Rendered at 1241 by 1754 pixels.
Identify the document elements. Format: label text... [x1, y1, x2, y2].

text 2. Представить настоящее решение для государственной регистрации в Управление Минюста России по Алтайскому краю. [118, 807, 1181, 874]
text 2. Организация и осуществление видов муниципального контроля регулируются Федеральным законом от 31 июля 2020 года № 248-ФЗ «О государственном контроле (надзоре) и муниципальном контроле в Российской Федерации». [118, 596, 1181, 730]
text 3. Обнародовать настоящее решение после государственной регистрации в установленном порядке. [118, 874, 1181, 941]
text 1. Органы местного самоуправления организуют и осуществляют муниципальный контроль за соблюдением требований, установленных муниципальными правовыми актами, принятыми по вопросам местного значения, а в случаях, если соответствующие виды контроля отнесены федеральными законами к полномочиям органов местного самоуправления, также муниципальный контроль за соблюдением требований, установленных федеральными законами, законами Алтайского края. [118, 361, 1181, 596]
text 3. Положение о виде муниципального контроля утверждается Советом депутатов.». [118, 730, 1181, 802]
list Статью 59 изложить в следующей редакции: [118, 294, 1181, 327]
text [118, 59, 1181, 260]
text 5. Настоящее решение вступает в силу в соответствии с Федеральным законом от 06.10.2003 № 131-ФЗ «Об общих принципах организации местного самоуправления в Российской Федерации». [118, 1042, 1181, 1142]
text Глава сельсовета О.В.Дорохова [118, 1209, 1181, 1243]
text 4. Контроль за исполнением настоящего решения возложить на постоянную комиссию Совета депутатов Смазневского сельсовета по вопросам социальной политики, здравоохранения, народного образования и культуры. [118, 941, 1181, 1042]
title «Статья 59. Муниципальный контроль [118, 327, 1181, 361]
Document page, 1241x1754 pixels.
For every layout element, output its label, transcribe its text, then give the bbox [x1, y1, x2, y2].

> [Assignment] In the entries above, find each line with "pixels" and copy it.

> [Response box]
Rendered at 1241 by 1754 pixels.
Document page, 1241x1754 pixels.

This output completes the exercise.